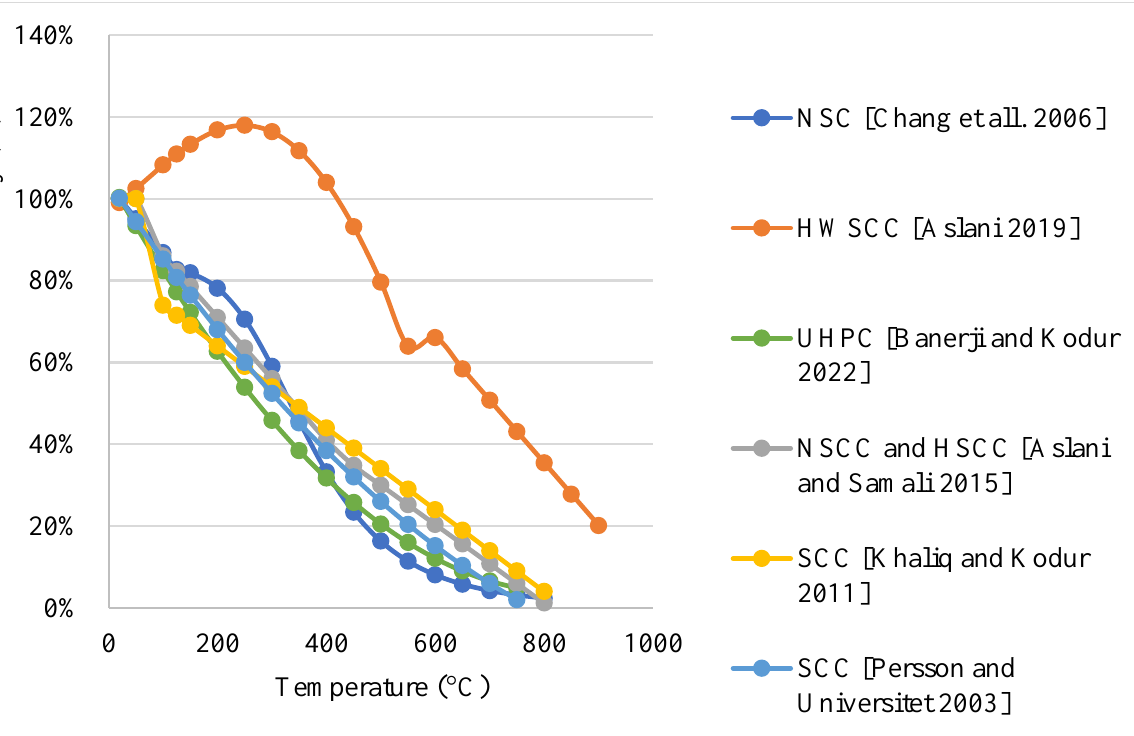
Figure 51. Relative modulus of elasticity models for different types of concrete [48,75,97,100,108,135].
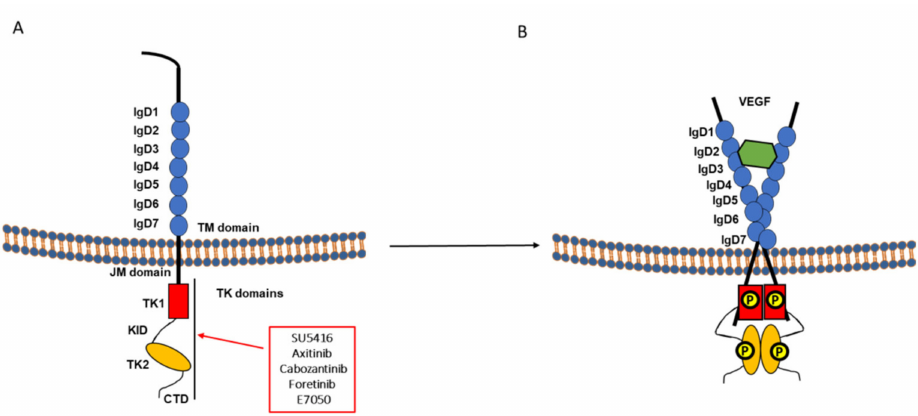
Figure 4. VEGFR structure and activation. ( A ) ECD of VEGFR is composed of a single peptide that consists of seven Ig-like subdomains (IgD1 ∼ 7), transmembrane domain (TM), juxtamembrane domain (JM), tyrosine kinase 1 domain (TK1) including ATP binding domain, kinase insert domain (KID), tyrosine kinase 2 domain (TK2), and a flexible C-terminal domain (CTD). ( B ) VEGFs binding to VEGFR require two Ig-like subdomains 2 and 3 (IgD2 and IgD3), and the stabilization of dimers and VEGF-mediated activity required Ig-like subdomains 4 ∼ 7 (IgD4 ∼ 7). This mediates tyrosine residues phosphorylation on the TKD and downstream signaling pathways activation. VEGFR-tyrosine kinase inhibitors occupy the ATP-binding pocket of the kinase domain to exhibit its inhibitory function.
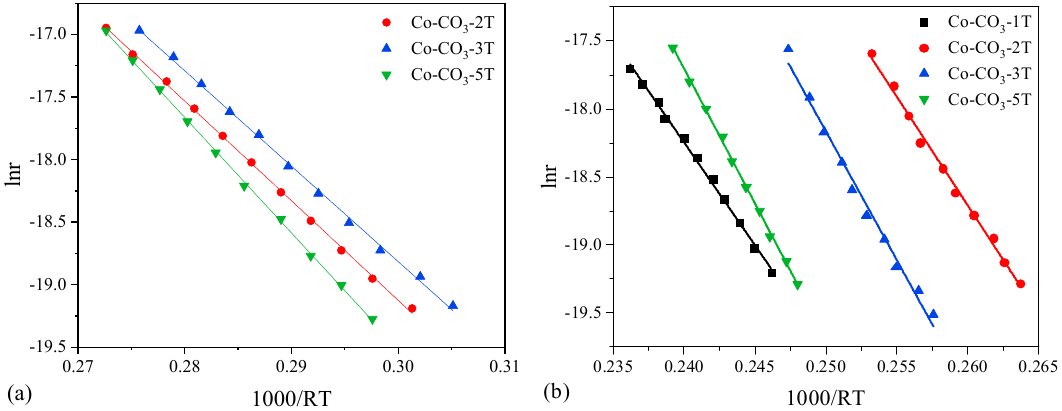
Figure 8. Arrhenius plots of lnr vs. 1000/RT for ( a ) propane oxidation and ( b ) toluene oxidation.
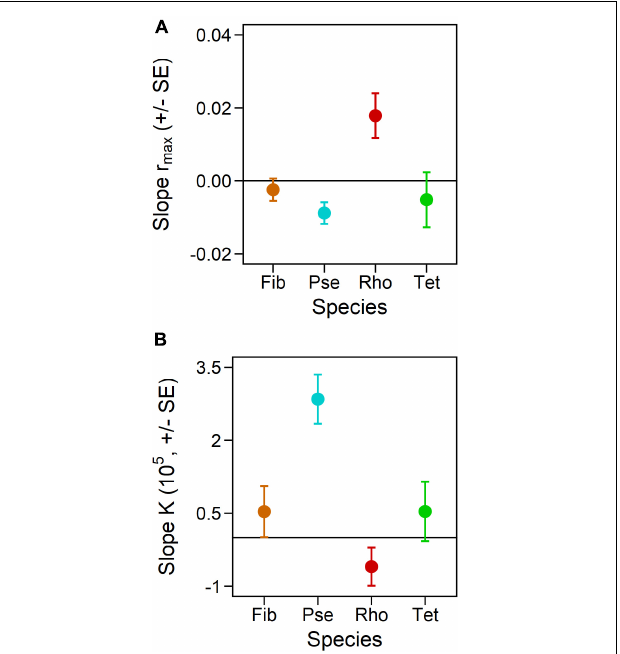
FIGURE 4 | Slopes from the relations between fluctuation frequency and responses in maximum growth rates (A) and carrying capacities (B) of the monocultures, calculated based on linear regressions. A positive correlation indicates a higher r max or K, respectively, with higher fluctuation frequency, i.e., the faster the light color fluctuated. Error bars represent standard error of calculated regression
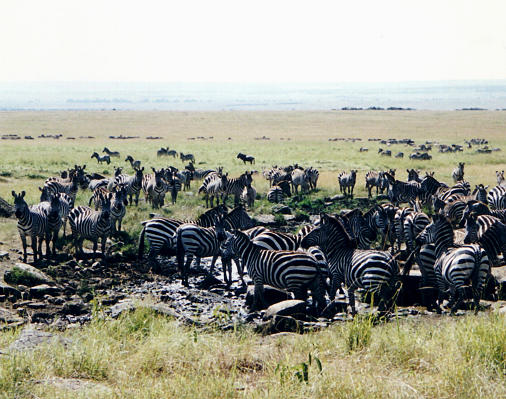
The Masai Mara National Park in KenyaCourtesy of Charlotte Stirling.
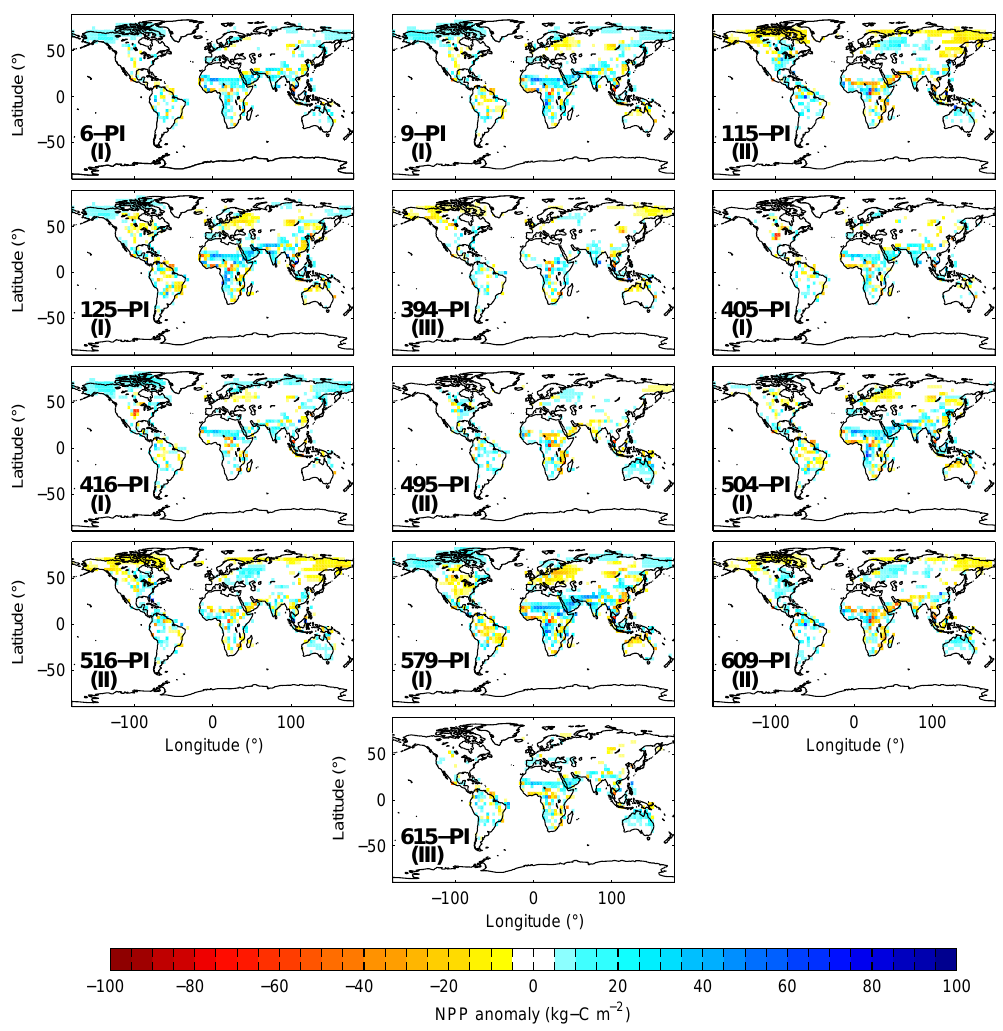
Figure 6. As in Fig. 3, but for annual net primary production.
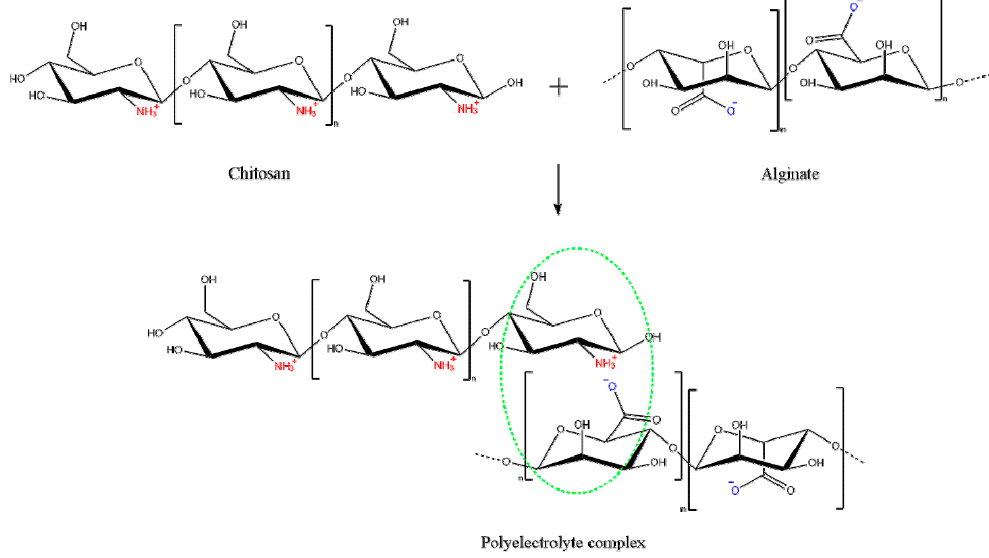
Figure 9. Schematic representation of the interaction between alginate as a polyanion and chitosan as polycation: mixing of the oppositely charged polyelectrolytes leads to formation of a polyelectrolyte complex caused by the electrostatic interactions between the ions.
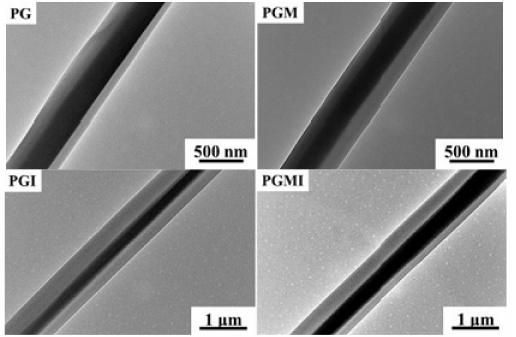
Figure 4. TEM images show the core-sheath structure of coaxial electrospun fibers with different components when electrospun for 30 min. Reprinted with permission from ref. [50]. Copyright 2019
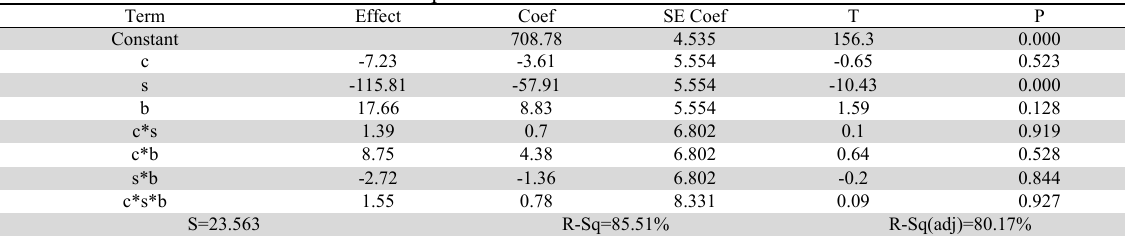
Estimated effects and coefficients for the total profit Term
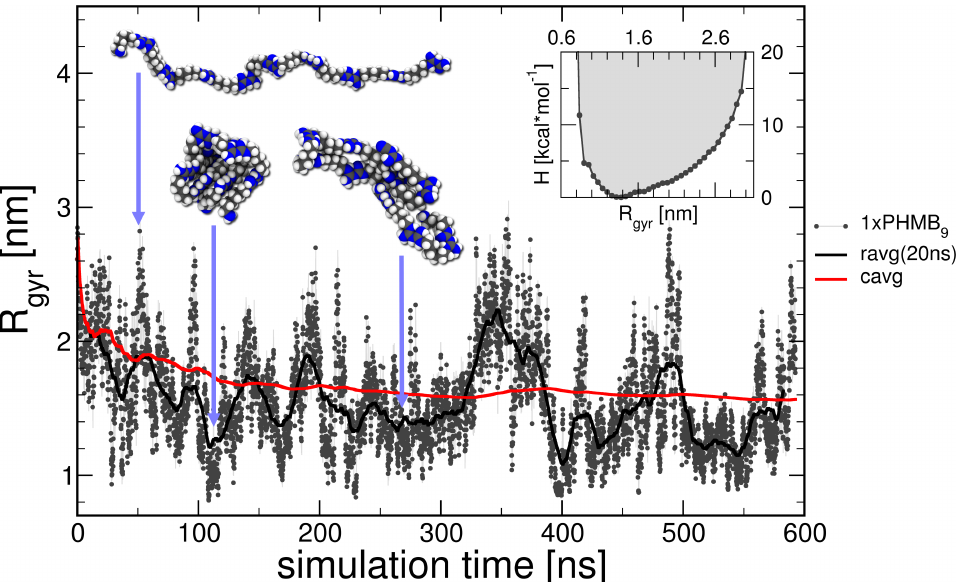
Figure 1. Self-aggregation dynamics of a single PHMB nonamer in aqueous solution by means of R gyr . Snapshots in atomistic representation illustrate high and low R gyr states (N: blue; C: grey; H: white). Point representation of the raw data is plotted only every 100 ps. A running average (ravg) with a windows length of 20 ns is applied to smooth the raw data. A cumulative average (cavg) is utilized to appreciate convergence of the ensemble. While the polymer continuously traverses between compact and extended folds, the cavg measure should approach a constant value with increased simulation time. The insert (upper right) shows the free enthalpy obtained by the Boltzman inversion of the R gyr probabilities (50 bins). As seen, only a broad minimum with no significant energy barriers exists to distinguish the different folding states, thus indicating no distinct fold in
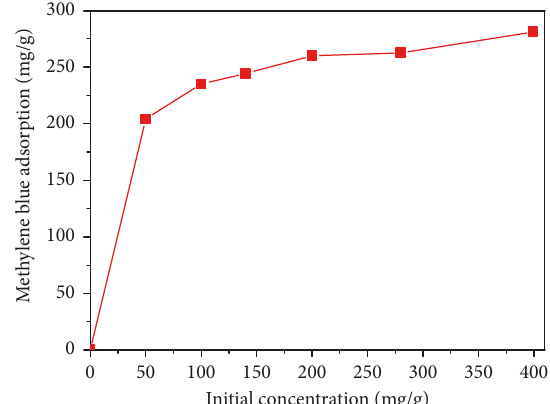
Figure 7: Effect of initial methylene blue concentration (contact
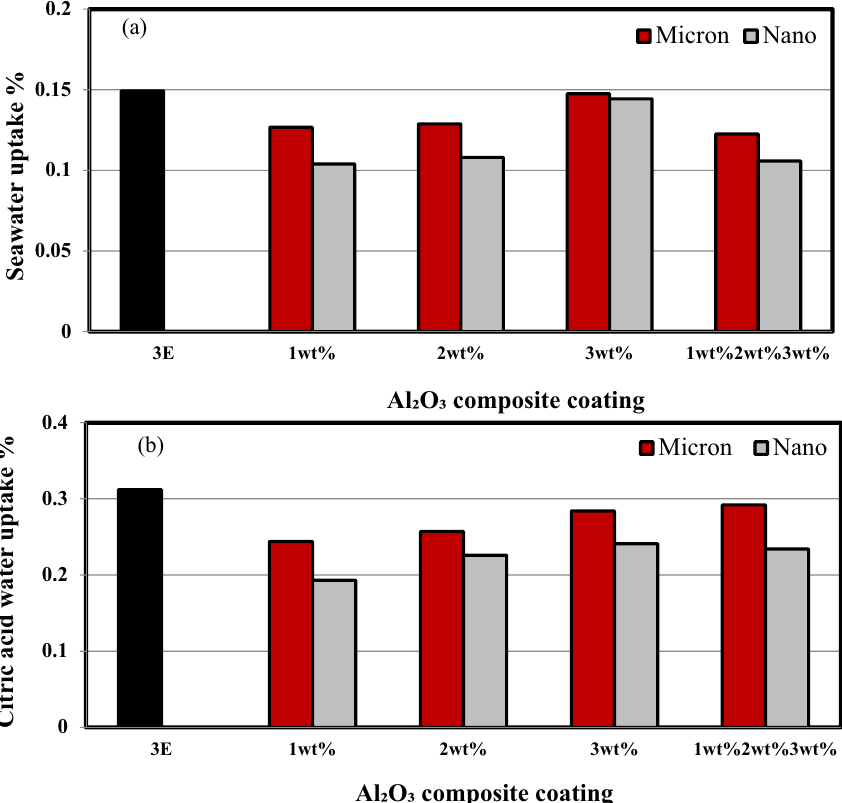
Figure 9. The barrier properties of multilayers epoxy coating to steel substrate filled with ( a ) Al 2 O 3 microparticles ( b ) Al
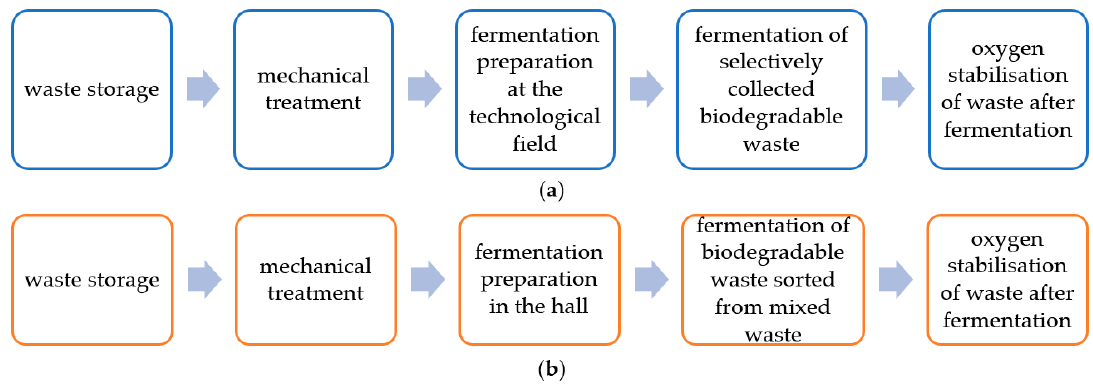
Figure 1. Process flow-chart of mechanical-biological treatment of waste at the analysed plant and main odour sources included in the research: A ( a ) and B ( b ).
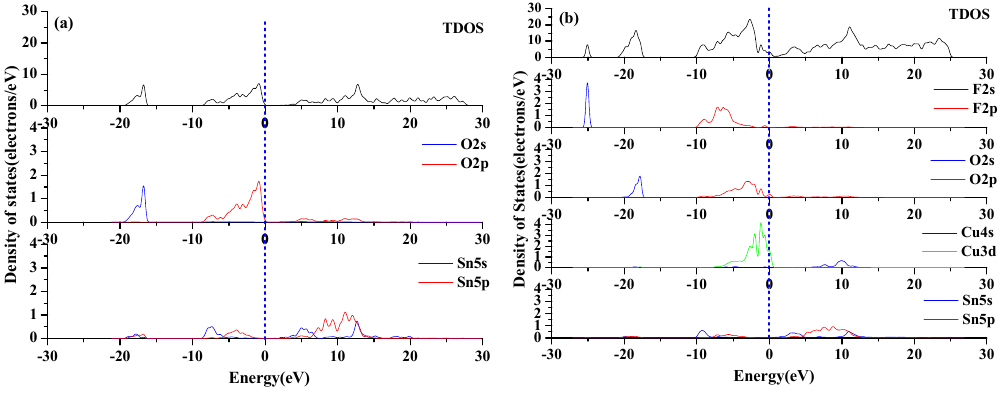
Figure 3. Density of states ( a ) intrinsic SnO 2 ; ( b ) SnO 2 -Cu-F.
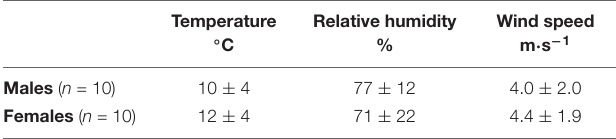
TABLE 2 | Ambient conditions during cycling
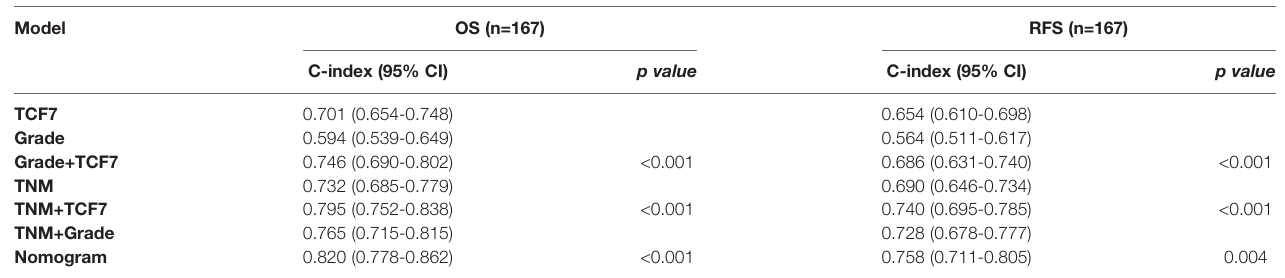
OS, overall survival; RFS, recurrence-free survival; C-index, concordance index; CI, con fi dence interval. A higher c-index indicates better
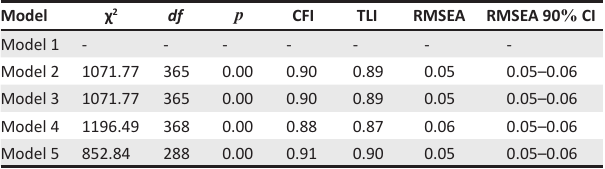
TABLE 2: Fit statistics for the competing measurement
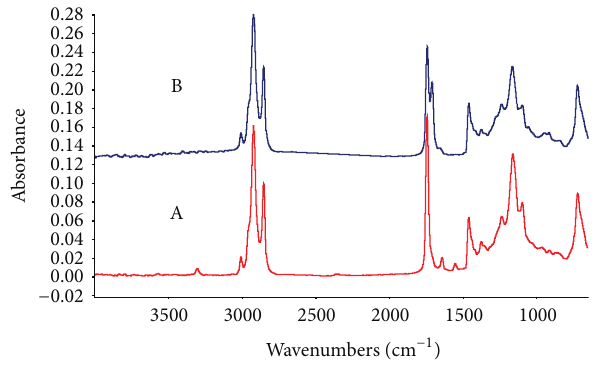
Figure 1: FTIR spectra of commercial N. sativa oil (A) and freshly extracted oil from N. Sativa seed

++++++++

> [Exercise directions]: Your answer should be the lines above from the one that contains "Figure 9. The" through the last, set down exactly, with the pictures removed.

> [Answer area]:
Figure 9. The barrier properties of multilayers epoxy coating to steel substrate filled with ( a ) Al 2 O 3 microparticles ( b ) Al
Figure 1. Process flow-chart of mechanical-biological treatment of waste at the analysed plant and main odour sources included in the research: A ( a ) and B ( b ).
Figure 3. Density of states ( a ) intrinsic SnO 2 ; ( b ) SnO 2 -Cu-F.
TABLE 2 | Ambient conditions during cycling
OS, overall survival; RFS, recurrence-free survival; C-index, concordance index; CI, con fi dence interval. A higher c-index indicates better
TABLE 2: Fit statistics for the competing measurement
Figure 1: FTIR spectra of commercial N. sativa oil (A) and freshly extracted oil from N. Sativa seed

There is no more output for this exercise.